Say “no” to the dress and “yes” to marriage

According to Brides.com, this Vera Wang gown sells for $9,500.
Cable channel TLC has a reality show titled “Say Yes to the Dress.” I happened to catch an episode today and was shocked at the prices the bridal boutique charged for the wedding dresses the participants were buying. Many of them cost more than I paid for our used car a few months ago. According to a Web site that monitors the average prices of weddings in each community, the average bride in my little Florida town pays from $700 to $1,167 for her dress alone.
It was difficult for me to watch how the brides-to-be were joking about selling kidneys to pay for their designer gowns. The hardest part was understanding how angst over a dress that sells for $6,500 correlates to the process of getting married.
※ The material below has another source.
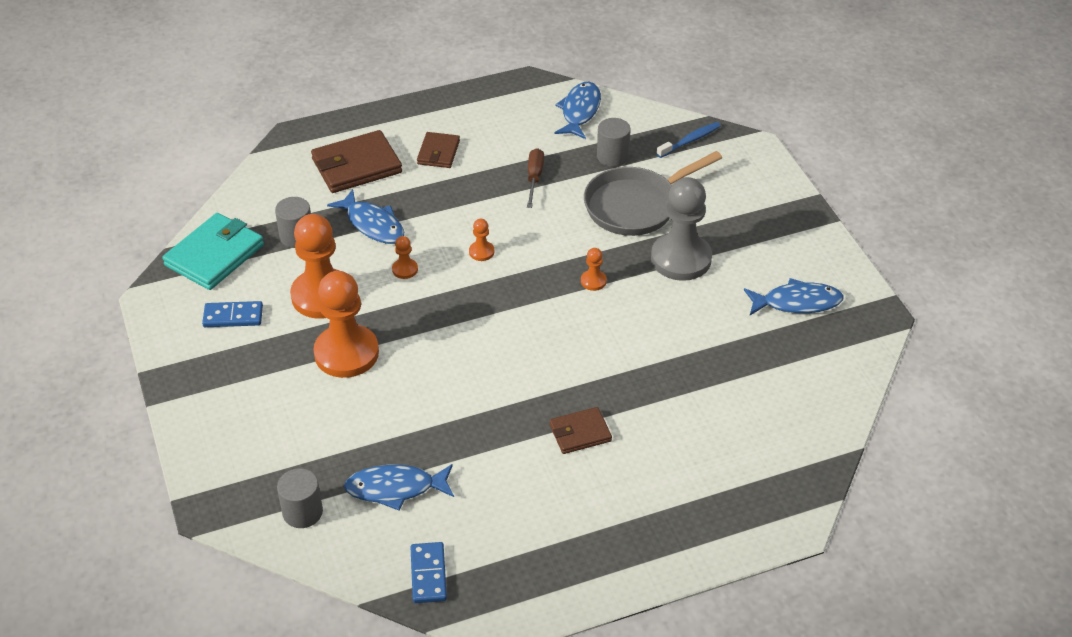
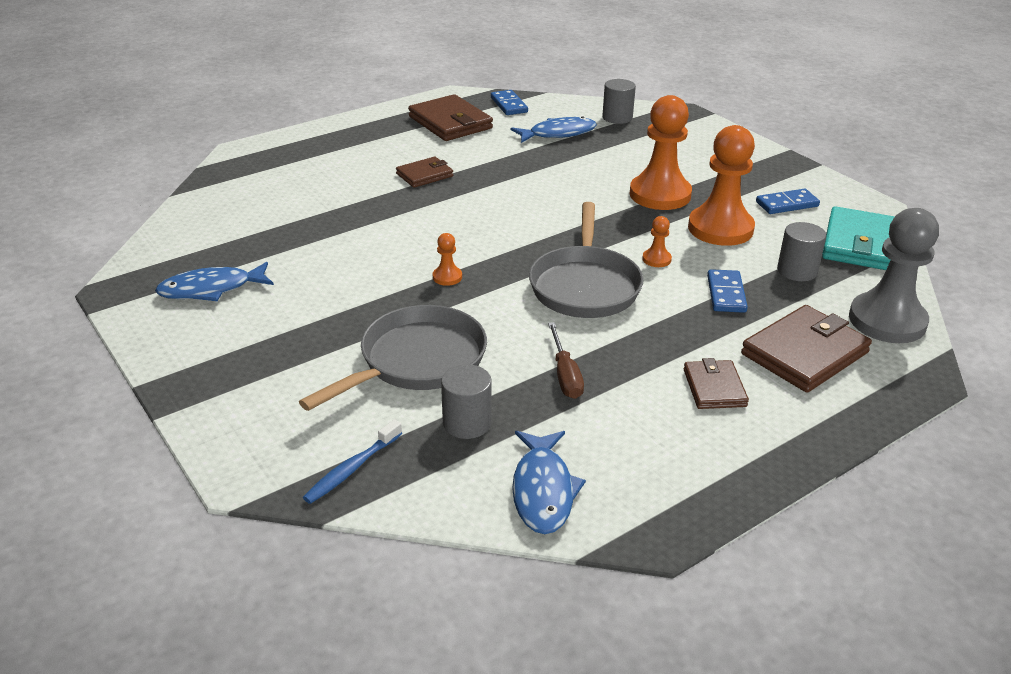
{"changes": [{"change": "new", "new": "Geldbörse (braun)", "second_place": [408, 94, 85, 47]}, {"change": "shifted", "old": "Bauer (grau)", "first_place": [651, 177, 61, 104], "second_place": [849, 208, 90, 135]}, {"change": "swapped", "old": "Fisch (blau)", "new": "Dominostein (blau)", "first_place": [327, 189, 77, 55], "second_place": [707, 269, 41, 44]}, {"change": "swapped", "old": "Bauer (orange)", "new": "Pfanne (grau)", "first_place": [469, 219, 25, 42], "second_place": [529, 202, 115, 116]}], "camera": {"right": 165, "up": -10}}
Marriage is sacred, whether it’s celebrated in church or in the courthouse. You find the person you want to spend your life with and you make a commitment in front of your friends and family to that relationship. It’s not about spending everything on your dream dress. In fact, many of the dresses the brides-to-be chose didn’t look modest enough to wear in a house of worship.
What the bond between a husband and wife has to do with wearing a strapless gown that costs thousands of dollars is hard to fathom. In the old days, women married in simple dresses and marriages lasted longer than they do now. When everything rides on the dress and the perfect reception, it’s hard to overlook the days, months and years of marriage that follow.
Our 25th wedding anniversary is coming up this year and it didn’t matter that my cocktail-length dress came off the rack at a department store. I felt beautiful marrying Kevin because I loved him; our relationship is stronger and deeper now than when we married almost a quarter of a century ago.
If the cost of the gowns and the agita over paying for them were substituted for a sound commitment to the marriage, there would be fewer broken marriages and more intact families. It’s marriage itself that is beautiful, not what the bride wears.